- [TEXT]
Harsher rape policy rejected
PA Wellington The Court of Appeal decision which refused a tougher sentencing policy against rapists would be referred to the select committee studying the Rape Law Reform Bill, said the Minister of Justice, Mr McLay, on Thursday. In a reserved decision, the Court said that the Crown had provided no evidence, statistical or otherwise, to support the call for harsher sentences. No evidence existed to suggest that anything was achieved to deter future rapes when punishment that was already severe was made harsher still, it said. The president of the Court, Sir Owen Woodhouse, delivering the decision, said that High Court judges had tended to impose more severe prison sentences in recent years, but there had not been any dramatic upward movement in the terms imposed. “Nonetheless there have been political pronouncements about the matter with strong extraneous pressure on them to take individually a much harsher line when dealing with cases of rape. Now there is public interest in what is to happen,” he said. The Crown appealed against four sentences that it said were manifestly inadequate and two men convicted of rape appealed on the ground that the sentences were excessive. .
The Court refused all applications. Mr McLay said it would not be appropriate for him to comment on the decision as such.
However, as the Court had now made a definitive statement on rape sentencing he would refer the Court’s decision to the statutes revision committee which was now studying the rape bill. Parliament could properly consider whether the present policy of the courts as defined in the Court of Appeal decision adequately reflected its views on the matter, Mr McLay said.
“If the courts feel that in the context of the present law that is the policy they must follow and Parliament disagrees, then the proper course of action is for Parliament to change the law.”
He rejected criticism by the Deputy Leader of the Opposition, Mr Palmer, that he had tried to influence court sentences by comments he had made last year, and says he will continue to comment on court decisions.
Mr McLay said that he had said that he thought that an average of just over four years sentence was not long enough, in the context of considering a law change and increasing the maximum penalty. The speech was given before the present bill was introduced to Parliament.

- [THINGS TO DO]
A. Set down the part of the rape sentencing article that opens with the words containing "However, as the" and closes with "on court decisions.", copying it word for word.
B. Name every person the rape sentencing article mentions by name.
The records can be left aside; everything here works from the article alone.

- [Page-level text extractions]
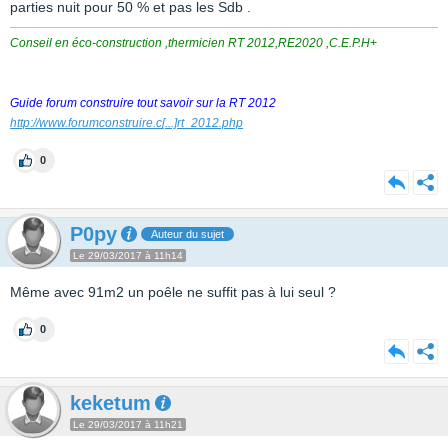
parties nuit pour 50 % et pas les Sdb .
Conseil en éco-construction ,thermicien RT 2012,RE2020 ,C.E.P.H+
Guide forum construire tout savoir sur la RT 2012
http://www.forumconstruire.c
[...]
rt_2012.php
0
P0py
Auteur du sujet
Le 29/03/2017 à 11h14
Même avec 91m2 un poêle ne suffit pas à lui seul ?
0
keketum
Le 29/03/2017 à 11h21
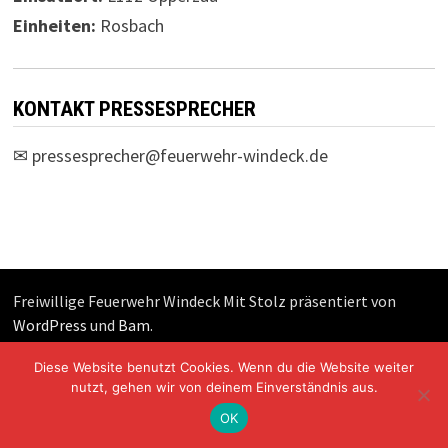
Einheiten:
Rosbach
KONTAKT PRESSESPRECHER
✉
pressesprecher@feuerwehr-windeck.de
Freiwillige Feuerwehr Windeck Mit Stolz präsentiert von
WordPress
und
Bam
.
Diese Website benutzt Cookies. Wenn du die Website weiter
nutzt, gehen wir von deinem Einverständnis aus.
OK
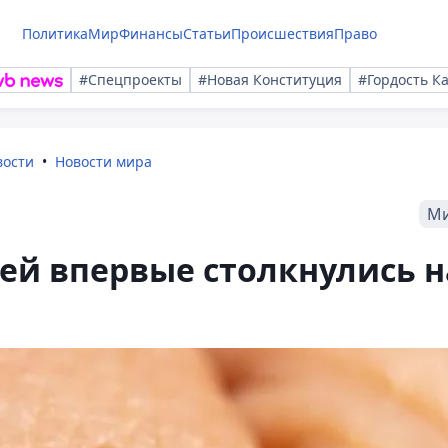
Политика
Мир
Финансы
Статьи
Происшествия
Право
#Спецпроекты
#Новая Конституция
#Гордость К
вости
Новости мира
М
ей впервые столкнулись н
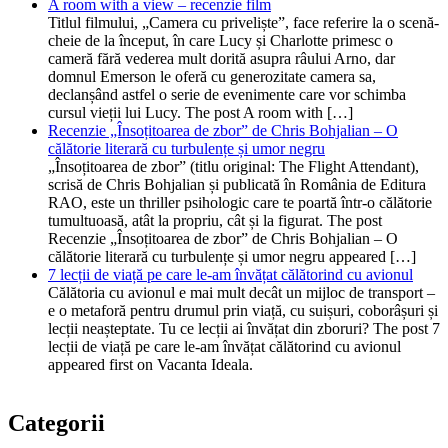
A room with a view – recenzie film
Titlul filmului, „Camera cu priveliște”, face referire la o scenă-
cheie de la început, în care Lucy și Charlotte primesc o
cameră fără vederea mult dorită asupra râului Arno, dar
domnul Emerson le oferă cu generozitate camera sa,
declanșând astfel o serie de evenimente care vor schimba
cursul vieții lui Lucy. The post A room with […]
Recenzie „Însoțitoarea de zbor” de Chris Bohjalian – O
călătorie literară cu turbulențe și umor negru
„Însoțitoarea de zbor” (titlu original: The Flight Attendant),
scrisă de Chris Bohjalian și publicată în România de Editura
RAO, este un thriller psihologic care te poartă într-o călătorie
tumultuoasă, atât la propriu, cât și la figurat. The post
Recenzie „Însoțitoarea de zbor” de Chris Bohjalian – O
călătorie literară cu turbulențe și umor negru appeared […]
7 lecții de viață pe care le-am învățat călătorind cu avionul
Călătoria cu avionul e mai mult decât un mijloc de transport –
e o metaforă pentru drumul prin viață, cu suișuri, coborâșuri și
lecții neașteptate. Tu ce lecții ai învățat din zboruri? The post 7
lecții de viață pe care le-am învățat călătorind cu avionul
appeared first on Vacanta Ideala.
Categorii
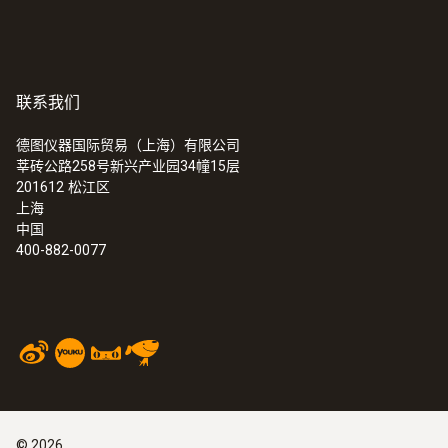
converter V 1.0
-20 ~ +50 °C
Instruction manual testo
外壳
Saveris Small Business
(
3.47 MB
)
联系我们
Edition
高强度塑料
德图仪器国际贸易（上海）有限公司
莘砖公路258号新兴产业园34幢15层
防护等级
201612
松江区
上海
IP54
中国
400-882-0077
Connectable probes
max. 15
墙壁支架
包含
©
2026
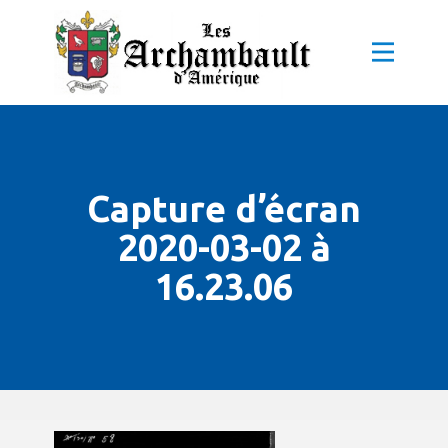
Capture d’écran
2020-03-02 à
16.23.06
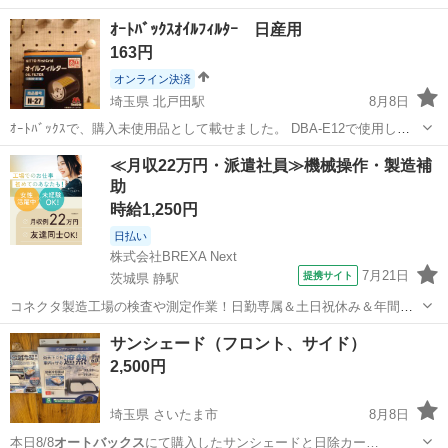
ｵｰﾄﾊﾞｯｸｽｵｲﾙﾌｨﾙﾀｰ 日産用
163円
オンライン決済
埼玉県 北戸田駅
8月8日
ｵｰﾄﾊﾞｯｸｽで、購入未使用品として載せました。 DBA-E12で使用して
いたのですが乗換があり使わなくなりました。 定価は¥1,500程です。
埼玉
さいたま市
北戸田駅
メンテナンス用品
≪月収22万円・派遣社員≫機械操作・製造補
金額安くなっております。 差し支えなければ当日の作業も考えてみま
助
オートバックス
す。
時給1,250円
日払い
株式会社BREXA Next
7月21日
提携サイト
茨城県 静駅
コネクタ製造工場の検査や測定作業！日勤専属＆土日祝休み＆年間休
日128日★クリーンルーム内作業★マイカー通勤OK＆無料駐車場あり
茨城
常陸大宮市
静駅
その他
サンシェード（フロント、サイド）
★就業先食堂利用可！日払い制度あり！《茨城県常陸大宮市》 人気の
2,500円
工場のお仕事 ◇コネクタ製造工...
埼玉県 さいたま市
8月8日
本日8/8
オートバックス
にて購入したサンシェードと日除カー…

- [RESPONSE LIST]
A.
However, as the Court had now made a definitive statement on rape sentencing he would refer the Court’s decision to the statutes revision committee which was now studying the rape bill. Parliament could properly consider whether the present policy of the courts as defined in the Court of Appeal decision adequately reflected its views on the matter, Mr McLay said.
“If the courts feel that in the context of the present law that is the policy they must follow and Parliament disagrees, then the proper course of action is for Parliament to change the law.”
He rejected criticism by the Deputy Leader of the Opposition, Mr Palmer, that he had tried to influence court sentences by comments he had made last year, and says he will continue to comment on court decisions.

B.
Mr McLay
Sir Owen Woodhouse
Mr Palmer